EHRs house details like the type of care delivered, provider impressions, and other seemingly small - yet vital - information that patients tell providers during visits. Because this is information that doesn’t lead to a diagnosis it never ends up on the claim record. They also contain basic information such as vital signs, allergies, prescribed/OTC medications, imaging reports, lab data and immunization dates.

This data can provide answers to important population health  management questions, such as:  

  • Which diabetic patients have had elevated A1C levels in the last 6 months?
  • What patients are taking medications, prescribed by several physicians that need to be cross-checked for contraindication?
  • Are pediatric patients receiving recommended vaccinations on schedule?
  • Are there patterns in concerns from any group of patients with similar diseases?

Patient-Generated Health Data

Does your practice regularly send out satisfaction surveys? Have you adopted a patient portal system? Are you active on social media and receive feedback there?
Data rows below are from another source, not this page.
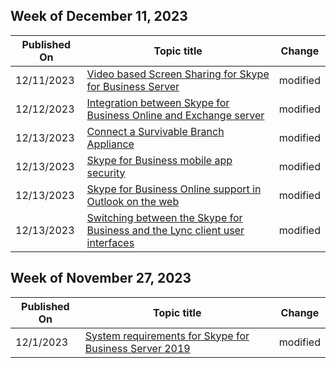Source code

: <!-- This file is generated automatically each week. Changes made to this file will be overwritten.-->



## Week of December 11, 2023


| Published On |Topic title | Change |
|------|------------|--------|
| 12/11/2023 | [Video based Screen Sharing for Skype for Business Server](/SkypeForBusiness/manage/video-based-screen-sharing) | modified |
| 12/12/2023 | [Integration between Skype for Business Online and Exchange server](/SkypeForBusiness/deploy/integrate-with-exchange-server/oauth-with-online-and-on-premises) | modified |
| 12/13/2023 | [Connect a Survivable Branch Appliance](/SkypeForBusiness/migration/connect-a-survivable-branch-appliance) | modified |
| 12/13/2023 | [Skype for Business mobile app security](/SkypeForBusiness/set-up-skype-for-business-online/skype-for-business-mobile-app-security) | modified |
| 12/13/2023 | [Skype for Business Online support in Outlook on the web](/SkypeForBusiness/set-up-skype-for-business-online/skype-for-business-online-support-in-outlook-on-the-web) | modified |
| 12/13/2023 | [Switching between the Skype for Business and the Lync client user interfaces](/SkypeForBusiness/set-up-skype-for-business-online/switching-the-skype-for-business-and-the-lync-client-user-interfaces) | modified |


## Week of November 27, 2023


| Published On |Topic title | Change |
|------|------------|--------|
| 12/1/2023 | [System requirements for Skype for Business Server 2019](/SkypeForBusiness/plan/system-requirements) | modified |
Do your patients use any type of wearable device that record data?

Any of these count as patient-generated health data and can be integrated into your population health management program. If you’re not currently using these tools, they would be a place to start collecting more data for your program.

4. Find Patterns and Implement Actionable Programs  

When collecting data from your tools, look for groups of patients who would benefit from combined intervention.  

For example, look at all your diabetic patients whose health continues to decline. Figure out how often these patients are being seen by you, other specialists, or in the emergency room, and for what reasons.

If you identify a pattern, consider making in-office educational materials, starting classes, office challenges, or other type of intervention to help the patients directly from your office.

For example, if you have a Facebook page, run a contest or present challenges to those who “like” or follow your page. Add an incentive in the form of some type of useful prize. People love challenges and will always engage if they see the value!

Shirley Orr also offers this advice regarding patients who require care outside your office: “For patients who require outside referrals, a warm hand-off to specialists or other interventions will have better results than simply handing them a piece of paper.”

5. Use Secure Email and SMS Technology

Many EHRs collect patient email addresses and some are even enabled for two-way SMS (text) messaging. These are ideal ways to communicate with patients and can be powerful tools. You can do anything from checking in with patients, to delivering educational courses, to reminding patients about important events, so put these tools to work!

As a form of patient education, consider setting up email courses to be delivered over time to patients whose schedules don’t allow coming into the office.

ok nFor example, come up with a five-day course to help get a diabetic patient on track with their eating schedule. You could send this to your diabetic patients and provide a valuable service that you can use over and over and doesn’t require them to do more than open an email, read your advice and hopefully put it to good use.

Hopefully these tips have shown you that moving toward population health management doesn’t need to be overwhelming. These ideas are just a few ways to use what you already have to get started toward creating a population health management system within your practice.